(Source excerpt):
┄┄┄┄┄┄┄┄┄┄
If you are a current or recovering Business Analyst, you may remember Scott Ambler's assertion in his essay "Rethinking the Role of Business Analyst:"
A business analyst (BA) is a poor substitute for developers who have both ready access to actual stakeholders and agile modeling skills.  Remember, BA is also the abbreviation for band-aid.
Image courtesy of target.com
I have friends who switched to Curad for their fabric bandage needs, they were so annoyed by Ambler's witticism, even though Curad never had the mysterious tiny round bandages that don't do anything, but you feel incomplete without them.

In the past, business analysts were always first to go, when a company decided to institute an "agile" policy where everyone on all teams would get called a "developer," supposedly because everyone on the team could do everything needed, but generally because everyone on the team was, in fact, a developer.
┄┄┄┄┄┄┄┄┄┄
(Exercise task): Reproduce the entire excerpt above about the role of business analysts, word for word.
┄┄┄┄┄┄┄┄┄┄
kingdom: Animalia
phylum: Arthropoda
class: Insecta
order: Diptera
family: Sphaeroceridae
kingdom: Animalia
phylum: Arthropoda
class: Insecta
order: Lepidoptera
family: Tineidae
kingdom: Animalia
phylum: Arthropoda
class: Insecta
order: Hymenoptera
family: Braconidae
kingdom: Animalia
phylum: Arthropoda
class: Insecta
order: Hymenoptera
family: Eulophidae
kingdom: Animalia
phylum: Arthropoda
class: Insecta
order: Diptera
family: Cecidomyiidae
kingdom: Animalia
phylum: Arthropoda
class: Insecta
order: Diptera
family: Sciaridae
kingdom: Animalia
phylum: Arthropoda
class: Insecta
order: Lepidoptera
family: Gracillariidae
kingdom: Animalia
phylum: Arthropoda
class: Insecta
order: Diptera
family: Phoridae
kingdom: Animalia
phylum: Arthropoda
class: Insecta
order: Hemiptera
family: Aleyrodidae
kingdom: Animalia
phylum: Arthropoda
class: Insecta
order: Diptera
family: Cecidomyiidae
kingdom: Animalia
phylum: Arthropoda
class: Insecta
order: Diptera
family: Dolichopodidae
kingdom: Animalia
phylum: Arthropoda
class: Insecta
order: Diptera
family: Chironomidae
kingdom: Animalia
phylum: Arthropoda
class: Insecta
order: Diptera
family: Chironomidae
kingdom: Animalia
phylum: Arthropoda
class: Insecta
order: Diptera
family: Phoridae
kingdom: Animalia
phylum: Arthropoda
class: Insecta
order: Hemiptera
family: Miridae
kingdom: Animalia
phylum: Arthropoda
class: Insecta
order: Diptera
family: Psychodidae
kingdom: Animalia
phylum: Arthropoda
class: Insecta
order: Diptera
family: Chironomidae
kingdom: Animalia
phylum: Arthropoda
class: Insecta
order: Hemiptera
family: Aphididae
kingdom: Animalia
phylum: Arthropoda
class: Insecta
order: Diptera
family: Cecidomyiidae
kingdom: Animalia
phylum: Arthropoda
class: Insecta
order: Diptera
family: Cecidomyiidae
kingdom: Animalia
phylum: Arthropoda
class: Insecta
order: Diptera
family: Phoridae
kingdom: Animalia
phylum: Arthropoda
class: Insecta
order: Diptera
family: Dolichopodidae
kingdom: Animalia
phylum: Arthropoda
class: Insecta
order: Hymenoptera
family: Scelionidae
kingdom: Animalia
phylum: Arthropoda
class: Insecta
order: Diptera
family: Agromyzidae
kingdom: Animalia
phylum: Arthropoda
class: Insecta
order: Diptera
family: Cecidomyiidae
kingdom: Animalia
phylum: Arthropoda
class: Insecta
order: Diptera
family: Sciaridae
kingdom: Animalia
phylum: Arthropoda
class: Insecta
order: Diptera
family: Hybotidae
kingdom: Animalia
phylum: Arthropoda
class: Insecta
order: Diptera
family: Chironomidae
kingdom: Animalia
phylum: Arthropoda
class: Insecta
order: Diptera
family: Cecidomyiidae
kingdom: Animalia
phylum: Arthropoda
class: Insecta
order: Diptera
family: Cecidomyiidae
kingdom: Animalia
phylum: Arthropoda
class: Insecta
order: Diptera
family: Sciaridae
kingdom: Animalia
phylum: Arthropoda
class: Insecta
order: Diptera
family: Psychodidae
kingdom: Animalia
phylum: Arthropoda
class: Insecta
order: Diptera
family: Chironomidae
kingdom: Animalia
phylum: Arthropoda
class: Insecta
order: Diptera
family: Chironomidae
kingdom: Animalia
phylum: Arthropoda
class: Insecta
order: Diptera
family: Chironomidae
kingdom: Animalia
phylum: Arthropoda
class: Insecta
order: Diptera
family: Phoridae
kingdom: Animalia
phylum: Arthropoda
┄┄┄┄┄┄┄┄┄┄
(Result of the task):
If you are a current or recovering Business Analyst, you may remember Scott Ambler's assertion in his essay "Rethinking the Role of Business Analyst:"
A business analyst (BA) is a poor substitute for developers who have both ready access to actual stakeholders and agile modeling skills.  Remember, BA is also the abbreviation for band-aid.
Image courtesy of target.com
I have friends who switched to Curad for their fabric bandage needs, they were so annoyed by Ambler's witticism, even though Curad never had the mysterious tiny round bandages that don't do anything, but you feel incomplete without them.

In the past, business analysts were always first to go, when a company decided to institute an "agile" policy where everyone on all teams would get called a "developer," supposedly because everyone on the team could do everything needed, but generally because everyone on the team was, in fact, a developer.